**Apply what you read:**
1) In the Tom Brady post, to what PSI had the footballs from the game with the Jets apparently been inflated?
2) Retype the part of the Tom Brady post that starts at the words "Tom Brady cheated." and stops after the words "or do something.".

**Document segment:**
· · · ·
You know who you are. You see both sides of
every question. You love to play Devil's advocate. You're the worst kind of
politically correct. I'm
looking at you, Kevin Flanagan.
Flanagan isn't the first of the local pigskin
pundits and bobbleheads to wonder out loud if Brady cheated. John
Tomase and Michael
Felger come to mind (I'm sure you're not surprised). Apparently, I'm being
silly. I'm silly because I've dismissed the text messages from October because
the context was the overinflated footballs from the game with the Jets;
footballs which had apparently been inflated to 16.0 PSI. I'm silly because I
can't ignore the only evidence tying Tom Brady to football inflation is his
memo to the game officials reminding them that 12.5 PSI is legal and please
don't add air to the game balls, thank you. I'm silly because I find the
selective use of data in the Wells Report to be unconvincing and I'm curious as
to why there hasn't been more discussion of the so-called "Logo
Gauge" readings; data that shows that it's more likely than not the Patriots
game balls were inflated to 12.5 PSI. I'm silly for believing a man went into a
bathroom to take a piss.
Kevin Flanagan, I can only assume, is not
silly.
He says Tom Brady is guilty. What is his
evidence? It's a syllogism that goes something like this…
All NFL quarterbacks cheat.
Tom Brady is an NFL quarterback.
Tom Brady cheated.
"1.
Gamesmanship: a. The practice of winning a game or contest by doing things that
seem unfair but that are not actually against the rules. b. The clever use of
skills or tricks to succeed or do something.
"2.
Guilty: a. Responsible for committing a crime or doing something bad or wrong. b.
Showing that you know you have done something bad or wrong. c. Feeling bad
because you have done something bad or wrong or because you believe you have
done something bad or wrong.
"Now, let's tie the two together in a way that even the
most over-the-top Patriots sycophant can understand. Tom Brady – the guy most
Patriots' fans place above god and country – is guilty of gamesmanship, just
like every other of the 31 starting quarterbacks in the NFL. Let there be no
doubt that he instructed the two middle-aged ball-boys to prepare the game day
footballs the way he likes them – soft – and if they were not up to his
under-inflated standards, there would be hell to pay."
Let there be no doubt.
Apparently, I'm worse than the most
over-the-top Patriots sycophant. Despite Mr. Flanagan's unassailable logic and
undeniable conclusion, I still have my doubts. Yes, okay, Aaron Rodgers has
copped to manipulating football air pressure, but Russell Wilson, God's chosen
quarterback? A cheater?
But okay, let's roll with Mr. Flanagan's
argument for a moment: Tom Brady didn't do anything that every other NFL
quarterback does when it comes to preparing game day footballs.
Tom Brady and the Patriots weren't sufficiently
contrite, it seems. Admittedly, we must dismiss any possibility that Tom Brady
wanted his game day footballs inflated to 12.5 PSI, the legal lower limit for
NFL footballs. That would put Tom's laughing it off as "Now I've heard
everything" in a much different context. Apparently, though, the subtext
for Brady's denials were "Fuck you, NFL! I'm Tom Fucking Brady! Can you
hear me? I said, I'M TOM FUCKING BRADY!"
"The reason that this became the story it has become –
other than Goodell seizing an opportunity to put himself back in the good
graces of the other 31 owners and their fans after soiling himself with his
handling of the Ray Rice affair – is due to the sanctimonious way the team saw
fit to respond to what was a minor infraction.
· · · ·
**Data listing:**
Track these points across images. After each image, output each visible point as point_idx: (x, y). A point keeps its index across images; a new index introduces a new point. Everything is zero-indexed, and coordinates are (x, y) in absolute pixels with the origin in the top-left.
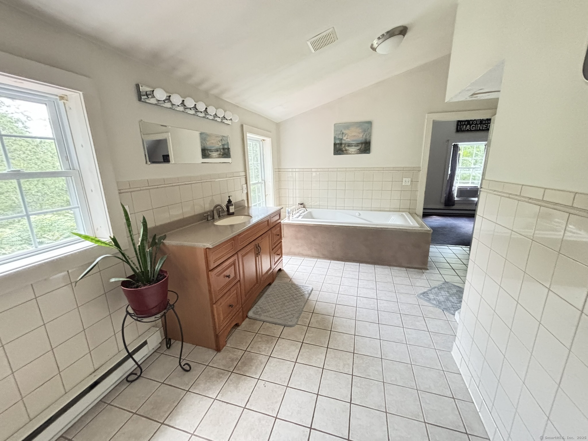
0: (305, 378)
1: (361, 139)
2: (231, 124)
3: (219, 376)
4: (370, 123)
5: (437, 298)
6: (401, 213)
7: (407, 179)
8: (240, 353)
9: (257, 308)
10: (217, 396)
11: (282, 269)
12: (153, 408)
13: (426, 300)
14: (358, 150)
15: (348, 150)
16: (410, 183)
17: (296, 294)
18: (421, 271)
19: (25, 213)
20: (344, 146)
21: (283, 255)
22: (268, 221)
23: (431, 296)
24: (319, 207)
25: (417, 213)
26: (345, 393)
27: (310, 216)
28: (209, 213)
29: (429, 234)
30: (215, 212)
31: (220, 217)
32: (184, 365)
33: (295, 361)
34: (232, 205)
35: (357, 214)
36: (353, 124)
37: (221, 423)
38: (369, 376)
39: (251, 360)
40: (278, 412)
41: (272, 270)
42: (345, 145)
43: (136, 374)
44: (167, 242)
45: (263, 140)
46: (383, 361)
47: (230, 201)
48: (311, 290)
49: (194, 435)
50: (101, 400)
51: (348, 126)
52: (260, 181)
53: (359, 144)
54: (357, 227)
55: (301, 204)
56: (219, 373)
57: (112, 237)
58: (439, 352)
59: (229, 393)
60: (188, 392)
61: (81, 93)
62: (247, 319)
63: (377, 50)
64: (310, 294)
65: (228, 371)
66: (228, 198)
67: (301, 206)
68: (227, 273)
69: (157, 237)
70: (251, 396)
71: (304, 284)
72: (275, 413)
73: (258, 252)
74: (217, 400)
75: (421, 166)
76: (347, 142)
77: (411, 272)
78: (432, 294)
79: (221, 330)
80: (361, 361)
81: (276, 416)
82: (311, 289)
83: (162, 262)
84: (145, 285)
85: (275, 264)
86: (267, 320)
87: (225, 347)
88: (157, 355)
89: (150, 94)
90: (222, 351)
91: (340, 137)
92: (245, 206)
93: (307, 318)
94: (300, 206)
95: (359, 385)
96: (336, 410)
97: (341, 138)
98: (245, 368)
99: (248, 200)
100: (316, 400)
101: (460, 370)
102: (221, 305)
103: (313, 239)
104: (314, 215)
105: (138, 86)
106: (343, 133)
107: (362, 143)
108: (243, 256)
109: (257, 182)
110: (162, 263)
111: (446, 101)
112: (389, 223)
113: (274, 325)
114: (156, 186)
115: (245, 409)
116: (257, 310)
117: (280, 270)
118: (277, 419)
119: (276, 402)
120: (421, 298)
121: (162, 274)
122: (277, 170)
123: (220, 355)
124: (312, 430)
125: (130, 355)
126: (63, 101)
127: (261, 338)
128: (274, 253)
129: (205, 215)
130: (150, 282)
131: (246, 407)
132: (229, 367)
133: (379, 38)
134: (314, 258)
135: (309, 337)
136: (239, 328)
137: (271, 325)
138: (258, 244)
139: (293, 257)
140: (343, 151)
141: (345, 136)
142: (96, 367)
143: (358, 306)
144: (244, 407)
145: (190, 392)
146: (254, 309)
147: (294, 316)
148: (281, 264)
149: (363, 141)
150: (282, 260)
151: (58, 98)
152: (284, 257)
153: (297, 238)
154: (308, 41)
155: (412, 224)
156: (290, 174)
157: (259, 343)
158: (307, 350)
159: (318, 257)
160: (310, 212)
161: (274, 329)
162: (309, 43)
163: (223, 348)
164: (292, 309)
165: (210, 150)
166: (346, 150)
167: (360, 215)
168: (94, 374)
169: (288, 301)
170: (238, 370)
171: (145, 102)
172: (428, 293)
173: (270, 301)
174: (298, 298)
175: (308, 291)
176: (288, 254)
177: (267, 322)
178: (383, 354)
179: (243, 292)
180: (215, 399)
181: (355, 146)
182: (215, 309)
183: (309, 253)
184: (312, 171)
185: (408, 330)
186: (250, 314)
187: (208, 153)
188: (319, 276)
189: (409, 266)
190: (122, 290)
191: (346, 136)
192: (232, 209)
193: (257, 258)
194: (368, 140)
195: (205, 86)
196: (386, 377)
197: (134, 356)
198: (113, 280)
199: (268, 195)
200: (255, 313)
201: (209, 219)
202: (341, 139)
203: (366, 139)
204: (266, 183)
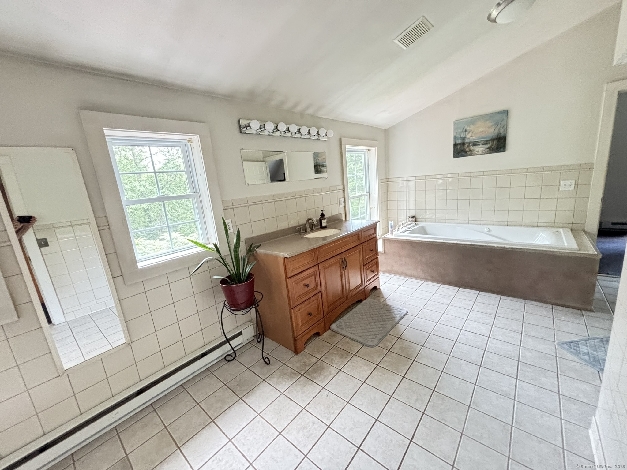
· · · ·
**Task solutions:**
1) 16.0 PSI.

2)
Tom Brady cheated.
"1.
Gamesmanship: a. The practice of winning a game or contest by doing things that
seem unfair but that are not actually against the rules. b. The clever use of
skills or tricks to succeed or do something.